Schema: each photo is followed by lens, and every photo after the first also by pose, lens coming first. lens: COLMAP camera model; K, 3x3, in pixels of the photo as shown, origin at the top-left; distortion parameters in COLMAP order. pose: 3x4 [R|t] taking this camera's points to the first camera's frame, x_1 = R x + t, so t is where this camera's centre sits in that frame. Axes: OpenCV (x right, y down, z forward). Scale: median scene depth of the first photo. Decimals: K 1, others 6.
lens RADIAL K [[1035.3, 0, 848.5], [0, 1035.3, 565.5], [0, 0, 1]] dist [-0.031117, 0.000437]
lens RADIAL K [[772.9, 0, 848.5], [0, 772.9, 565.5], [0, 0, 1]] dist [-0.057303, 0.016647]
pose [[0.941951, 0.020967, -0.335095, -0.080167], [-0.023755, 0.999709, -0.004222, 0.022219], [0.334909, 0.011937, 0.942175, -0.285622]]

**EXERCISE DIRECTIONS**
Output the full listing exactly as it stands.

**RESPONSE**
Schema: each photo is followed by lens, and every photo after the first also by pose, lens coming first. lens: COLMAP camera model; K, 3x3, in pixels of the photo as shown, origin at the top-left; distortion parameters in COLMAP order. pose: 3x4 [R|t] taking this camera's points to the first camera's frame, x_1 = R x + t, so t is where this camera's centre sits in that frame. Axes: OpenCV (x right, y down, z forward). Scale: median scene depth of the first photo. Decimals: K 1, others 6.
lens RADIAL K [[1035.3, 0, 848.5], [0, 1035.3, 565.5], [0, 0, 1]] dist [-0.031117, 0.000437]
lens RADIAL K [[772.9, 0, 848.5], [0, 772.9, 565.5], [0, 0, 1]] dist [-0.057303, 0.016647]
pose [[0.941951, 0.020967, -0.335095, -0.080167], [-0.023755, 0.999709, -0.004222, 0.022219], [0.334909, 0.011937, 0.942175, -0.285622]]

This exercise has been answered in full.